44. Gear Up: Essentials for Phish Shows

Going to a Phish show, like most things in life, can benefit from some planning. Plainly speaking, nothing is required of you in preparation for a Phish show, but there are some tips and tricks we’ve picked up along the way to help ensure you have a pleasant evening at the show.

It seems obvious, but, please: take care of your shoes! You can’t dance for three hours in broken, worn-out shoes. Well, I mean, hey—you can dance barefoot all day and night if you want. But it helps to have nice, comfortable shoes. And thick socks—don’t forget about the socks!

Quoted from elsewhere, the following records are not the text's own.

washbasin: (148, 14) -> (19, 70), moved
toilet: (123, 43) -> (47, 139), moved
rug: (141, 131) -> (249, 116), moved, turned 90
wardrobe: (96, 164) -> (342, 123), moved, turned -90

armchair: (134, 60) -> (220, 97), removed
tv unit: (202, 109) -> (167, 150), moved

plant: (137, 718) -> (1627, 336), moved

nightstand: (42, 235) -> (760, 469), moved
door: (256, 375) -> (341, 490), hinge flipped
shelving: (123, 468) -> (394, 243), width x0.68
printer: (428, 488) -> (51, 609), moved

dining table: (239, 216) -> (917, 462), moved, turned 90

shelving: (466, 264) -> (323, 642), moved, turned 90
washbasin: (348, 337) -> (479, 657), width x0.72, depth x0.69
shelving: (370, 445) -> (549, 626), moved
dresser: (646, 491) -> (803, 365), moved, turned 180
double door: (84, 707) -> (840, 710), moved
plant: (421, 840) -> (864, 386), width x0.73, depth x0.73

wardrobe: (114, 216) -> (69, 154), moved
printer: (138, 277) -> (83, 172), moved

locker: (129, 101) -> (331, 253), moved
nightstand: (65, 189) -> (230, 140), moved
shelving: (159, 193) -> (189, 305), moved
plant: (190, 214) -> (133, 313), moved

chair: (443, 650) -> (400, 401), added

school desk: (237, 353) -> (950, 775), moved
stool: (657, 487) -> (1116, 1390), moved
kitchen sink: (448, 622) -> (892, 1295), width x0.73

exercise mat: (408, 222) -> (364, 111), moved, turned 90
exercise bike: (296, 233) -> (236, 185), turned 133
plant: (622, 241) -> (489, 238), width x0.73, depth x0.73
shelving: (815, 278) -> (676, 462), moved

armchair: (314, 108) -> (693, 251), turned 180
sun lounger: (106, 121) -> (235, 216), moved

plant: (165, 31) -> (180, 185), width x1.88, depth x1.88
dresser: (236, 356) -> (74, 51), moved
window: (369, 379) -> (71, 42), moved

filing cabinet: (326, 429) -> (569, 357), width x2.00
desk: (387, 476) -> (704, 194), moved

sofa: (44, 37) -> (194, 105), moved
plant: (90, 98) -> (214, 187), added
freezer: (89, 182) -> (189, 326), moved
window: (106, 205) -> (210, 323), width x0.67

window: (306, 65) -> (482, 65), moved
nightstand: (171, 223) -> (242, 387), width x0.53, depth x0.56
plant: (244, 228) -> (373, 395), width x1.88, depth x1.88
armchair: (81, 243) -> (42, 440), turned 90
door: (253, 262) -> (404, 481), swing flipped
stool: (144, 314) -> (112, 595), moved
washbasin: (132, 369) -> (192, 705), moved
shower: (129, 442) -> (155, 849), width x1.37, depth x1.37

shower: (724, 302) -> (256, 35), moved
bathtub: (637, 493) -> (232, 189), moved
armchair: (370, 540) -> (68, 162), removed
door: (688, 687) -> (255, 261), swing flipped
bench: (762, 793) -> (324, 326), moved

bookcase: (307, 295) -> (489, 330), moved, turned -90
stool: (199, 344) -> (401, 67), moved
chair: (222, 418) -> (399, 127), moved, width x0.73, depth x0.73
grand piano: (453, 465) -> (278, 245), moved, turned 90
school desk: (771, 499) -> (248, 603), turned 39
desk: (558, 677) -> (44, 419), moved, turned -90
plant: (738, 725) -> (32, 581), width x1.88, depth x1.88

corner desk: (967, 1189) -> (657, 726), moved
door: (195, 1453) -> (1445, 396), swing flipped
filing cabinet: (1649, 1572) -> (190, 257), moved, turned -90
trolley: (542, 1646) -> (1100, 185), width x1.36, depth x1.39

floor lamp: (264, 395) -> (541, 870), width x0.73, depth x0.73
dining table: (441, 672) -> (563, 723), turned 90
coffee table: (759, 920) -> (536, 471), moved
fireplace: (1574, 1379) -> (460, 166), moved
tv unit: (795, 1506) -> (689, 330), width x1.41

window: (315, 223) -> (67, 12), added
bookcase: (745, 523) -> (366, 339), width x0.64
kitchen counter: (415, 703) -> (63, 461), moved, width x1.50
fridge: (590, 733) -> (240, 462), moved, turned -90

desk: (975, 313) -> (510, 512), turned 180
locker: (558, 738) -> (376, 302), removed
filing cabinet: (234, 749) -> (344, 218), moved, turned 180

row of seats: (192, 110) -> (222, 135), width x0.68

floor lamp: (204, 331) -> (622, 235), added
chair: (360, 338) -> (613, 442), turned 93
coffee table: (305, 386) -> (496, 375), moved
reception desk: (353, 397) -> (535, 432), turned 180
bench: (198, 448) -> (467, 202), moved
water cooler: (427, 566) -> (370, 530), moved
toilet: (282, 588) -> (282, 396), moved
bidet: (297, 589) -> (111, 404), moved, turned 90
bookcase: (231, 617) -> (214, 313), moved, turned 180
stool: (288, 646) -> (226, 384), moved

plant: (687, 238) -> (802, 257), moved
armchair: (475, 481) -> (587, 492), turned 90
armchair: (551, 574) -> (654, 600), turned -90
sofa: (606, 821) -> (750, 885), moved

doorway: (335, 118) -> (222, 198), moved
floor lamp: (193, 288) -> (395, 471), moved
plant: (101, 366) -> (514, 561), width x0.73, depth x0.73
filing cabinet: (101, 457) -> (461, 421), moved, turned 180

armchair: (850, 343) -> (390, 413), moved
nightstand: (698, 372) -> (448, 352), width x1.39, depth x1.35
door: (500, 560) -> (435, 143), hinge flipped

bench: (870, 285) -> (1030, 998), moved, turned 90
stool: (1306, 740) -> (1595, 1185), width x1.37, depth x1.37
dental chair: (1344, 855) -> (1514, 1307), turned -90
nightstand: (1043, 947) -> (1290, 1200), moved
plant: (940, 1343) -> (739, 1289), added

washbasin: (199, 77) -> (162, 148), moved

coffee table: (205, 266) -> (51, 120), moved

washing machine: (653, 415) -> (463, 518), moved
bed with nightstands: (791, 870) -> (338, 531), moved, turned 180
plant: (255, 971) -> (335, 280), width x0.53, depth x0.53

Also, in regard to the hierarchy of needs, you have to stay hydrated. Water is your friend! And the sad truth of some venues across the United States is that they won’t sell you a bottle of water with the cap. (Except at the Baker’s Dozen where, after a few shows, MSG did allow concertgoers to keep their water bottle caps after being pressed upon by photographer Jeff Kravitz). But you can bring in your own bottle caps! I often bring a few just to share with anyone I see carrying open bottles of water. Of course, you can also bring in full, sealed water bottles or empty Nalgene bottles and fill up at water fountains or bathroom sinks. But sometimes water fountains are scarce and bathroom sinks are gross or only pour hot water. In any case, however you can swing it, stay hydrated!

Now, for everything else.

Some people bring in a lot of, shall we say, stuff? Party supplies come in all shapes and sizes, and some items are more cumbersome than others. I can only speak to the fashion versus utility choices I’ve made over the years to carry and contain various items in my stash. Of course, I would be remiss to point out that while I don’t condone illicit activity, most of these items would not be permitted inside a music venue. And so when considering how to smuggle goods into a venue, you basically have two fashionable options: cargo shorts or fanny pack.

And here’s another small piece of advice: if you’re bringing in something small, your sock is a great place to stash it.

And, yes, I can hear you. What about booze?, you’re wondering. Well, here’s the trick with bringing booze into a venue. Ready? If you want to sneak in a small half-pint or full-pint bottle of booze…just put it in your back pocket. That’s right; your back pocket. Most Phish shows I’ve been to have had security and metal detectors that are less concerned with pot or booze and more concerned about weapons, as they should be. And so, generally speaking, if you don’t make a scene about it, you’ll be okay. I’ve had security pat me down and feel a bottle of booze or a small pipe and all I get is a flat “Enjoy the show,” and I’m on my way.

Again, I don’t condone smuggling or substance abuse. And I imagine if you’re like me, a midthirties writer in NYC without children, you’ve discovered these tricks for yourself.

In that case, cheers! And, as always, imbibe with care and consideration to those around you. Don’t be the obnoxious, “over-served” fan at the show.